Document extract:
* begin *
I read an early section of the book aloud to my mother. It was the part on how the superlinear scaling of wealth and innovation is at odds with basic economics and finite resources. I finished the paragraph and she just sighed, “well, that’s depressing“.
If we insist on continuous, open-ended growth, the pace of life quickens and we have to innovate at a faster and faster rate to keep up. It’s not sustainable. Innovation and wealth creation, if left unchecked, are natural selection systems that are inherently doomed to fail. These ideas are lingering with me. Its making me a less popular dinner guest in the Silicon Valley entrepreneur circuit.
The Art of Memoir
“The Art of Memoir” by Mary Karr was unexpected. In it, Karr manages to weave together philosophy, classic literature, history, neurology, psychoanalysis, love of language and poetry and ends with an extraordinarily readable treatise on integrity, self-awareness, memory and identity, and what it means to be human. An excellent recommendation from a coworker and friend. I may have been put off by my first-impression (based on the title) of a simple instructive work on autobiography. But I eat crow.
I found it similar in a thematic way to Anne Lamott’s “Bird by Bird,” in that it could be viewed as primarily about writing, about living, or both. To me, as it is probably for other self-seekers, it landed more as a how-to on living as a fulfilled, self-aware person than an instructive for memoir. Her writing is endlessly quotable and manically cited. It ends with an intimidating section of recommended memoirs, which I will carve time out to add to my to read list.
I will recommend it to everyone I know, trying all the while to keep in mind what someone very wise told me. ‘Never give someone a book along with the obligation to read it. If you’re going to give someone a book, it needs to be free of expectations.’
* end *
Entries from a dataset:
* begin *
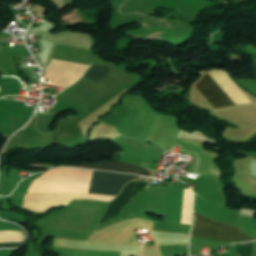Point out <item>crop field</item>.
Listing matches in <instances>:
<instances>
[{
	"mask_svg": "<svg viewBox=\"0 0 256 256\" xmlns=\"http://www.w3.org/2000/svg\"><path fill=\"white\" fill-rule=\"evenodd\" d=\"M191 237L220 241H253L239 228L194 213Z\"/></svg>",
	"mask_w": 256,
	"mask_h": 256,
	"instance_id": "8a807250",
	"label": "crop field"
},
{
	"mask_svg": "<svg viewBox=\"0 0 256 256\" xmlns=\"http://www.w3.org/2000/svg\"><path fill=\"white\" fill-rule=\"evenodd\" d=\"M139 177L127 174L92 171L88 193L117 196L127 182Z\"/></svg>",
	"mask_w": 256,
	"mask_h": 256,
	"instance_id": "ac0d7876",
	"label": "crop field"
},
{
	"mask_svg": "<svg viewBox=\"0 0 256 256\" xmlns=\"http://www.w3.org/2000/svg\"><path fill=\"white\" fill-rule=\"evenodd\" d=\"M149 183L132 181L128 183L121 191L119 196L110 202L105 214L101 218L100 222L108 221L119 215L123 207L134 200L135 195L145 189Z\"/></svg>",
	"mask_w": 256,
	"mask_h": 256,
	"instance_id": "34b2d1b8",
	"label": "crop field"
},
{
	"mask_svg": "<svg viewBox=\"0 0 256 256\" xmlns=\"http://www.w3.org/2000/svg\"><path fill=\"white\" fill-rule=\"evenodd\" d=\"M195 87L208 99L214 108L235 105L209 74Z\"/></svg>",
	"mask_w": 256,
	"mask_h": 256,
	"instance_id": "412701ff",
	"label": "crop field"
},
{
	"mask_svg": "<svg viewBox=\"0 0 256 256\" xmlns=\"http://www.w3.org/2000/svg\"><path fill=\"white\" fill-rule=\"evenodd\" d=\"M62 166H75V167H82V168L127 172V173L140 174L144 176L150 175V171L142 167L134 166L124 162H120V161H115V162L101 161V162H98V165L82 164V165H62Z\"/></svg>",
	"mask_w": 256,
	"mask_h": 256,
	"instance_id": "f4fd0767",
	"label": "crop field"
},
{
	"mask_svg": "<svg viewBox=\"0 0 256 256\" xmlns=\"http://www.w3.org/2000/svg\"><path fill=\"white\" fill-rule=\"evenodd\" d=\"M112 66L113 65L92 64L84 74V77L100 84L107 76L108 72L112 69Z\"/></svg>",
	"mask_w": 256,
	"mask_h": 256,
	"instance_id": "dd49c442",
	"label": "crop field"
},
{
	"mask_svg": "<svg viewBox=\"0 0 256 256\" xmlns=\"http://www.w3.org/2000/svg\"><path fill=\"white\" fill-rule=\"evenodd\" d=\"M237 256H251L252 255V242L242 243L235 245Z\"/></svg>",
	"mask_w": 256,
	"mask_h": 256,
	"instance_id": "e52e79f7",
	"label": "crop field"
},
{
	"mask_svg": "<svg viewBox=\"0 0 256 256\" xmlns=\"http://www.w3.org/2000/svg\"><path fill=\"white\" fill-rule=\"evenodd\" d=\"M20 244H0V248H11V247H17Z\"/></svg>",
	"mask_w": 256,
	"mask_h": 256,
	"instance_id": "d8731c3e",
	"label": "crop field"
}]
</instances>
* end *
What is asked:
A – Reproduce the part of the book review starting with "I found it similar" and going on through "to read list.".
B – Transcribe the entries word for word, from their first line through the line containing "256H251L252 255V242L242 243L235", and leave the pictures out.
None of these entries has anything to do with the book review.

Answers provided:
A –
I found it similar in a thematic way to Anne Lamott’s “Bird by Bird,” in that it could be viewed as primarily about writing, about living, or both. To me, as it is probably for other self-seekers, it landed more as a how-to on living as a fulfilled, self-aware person than an instructive for memoir. Her writing is endlessly quotable and manically cited. It ends with an intimidating section of recommended memoirs, which I will carve time out to add to my to read list.

B –
Point out <item>crop field</item>.
Listing matches in <instances>:
<instances>
[{
	"mask_svg": "<svg viewBox=\"0 0 256 256\" xmlns=\"http://www.w3.org/2000/svg\"><path fill=\"white\" fill-rule=\"evenodd\" d=\"M191 237L220 241H253L239 228L194 213Z\"/></svg>",
	"mask_w": 256,
	"mask_h": 256,
	"instance_id": "8a807250",
	"label": "crop field"
},
{
	"mask_svg": "<svg viewBox=\"0 0 256 256\" xmlns=\"http://www.w3.org/2000/svg\"><path fill=\"white\" fill-rule=\"evenodd\" d=\"M139 177L127 174L92 171L88 193L117 196L127 182Z\"/></svg>",
	"mask_w": 256,
	"mask_h": 256,
	"instance_id": "ac0d7876",
	"label": "crop field"
},
{
	"mask_svg": "<svg viewBox=\"0 0 256 256\" xmlns=\"http://www.w3.org/2000/svg\"><path fill=\"white\" fill-rule=\"evenodd\" d=\"M149 183L132 181L128 183L121 191L119 196L110 202L105 214L101 218L100 222L108 221L119 215L123 207L134 200L135 195L145 189Z\"/></svg>",
	"mask_w": 256,
	"mask_h": 256,
	"instance_id": "34b2d1b8",
	"label": "crop field"
},
{
	"mask_svg": "<svg viewBox=\"0 0 256 256\" xmlns=\"http://www.w3.org/2000/svg\"><path fill=\"white\" fill-rule=\"evenodd\" d=\"M195 87L208 99L214 108L235 105L209 74Z\"/></svg>",
	"mask_w": 256,
	"mask_h": 256,
	"instance_id": "412701ff",
	"label": "crop field"
},
{
	"mask_svg": "<svg viewBox=\"0 0 256 256\" xmlns=\"http://www.w3.org/2000/svg\"><path fill=\"white\" fill-rule=\"evenodd\" d=\"M62 166H75V167H82V168L127 172V173L140 174L144 176L150 175V171L142 167L134 166L124 162H120V161H115V162L101 161V162H98V165L82 164V165H62Z\"/></svg>",
	"mask_w": 256,
	"mask_h": 256,
	"instance_id": "f4fd0767",
	"label": "crop field"
},
{
	"mask_svg": "<svg viewBox=\"0 0 256 256\" xmlns=\"http://www.w3.org/2000/svg\"><path fill=\"white\" fill-rule=\"evenodd\" d=\"M112 66L113 65L92 64L84 74V77L100 84L107 76L108 72L112 69Z\"/></svg>",
	"mask_w": 256,
	"mask_h": 256,
	"instance_id": "dd49c442",
	"label": "crop field"
},
{
	"mask_svg": "<svg viewBox=\"0 0 256 256\" xmlns=\"http://www.w3.org/2000/svg\"><path fill=\"white\" fill-rule=\"evenodd\" d=\"M237 256H251L252 255V242L242 243L235 245Z\"/></svg>",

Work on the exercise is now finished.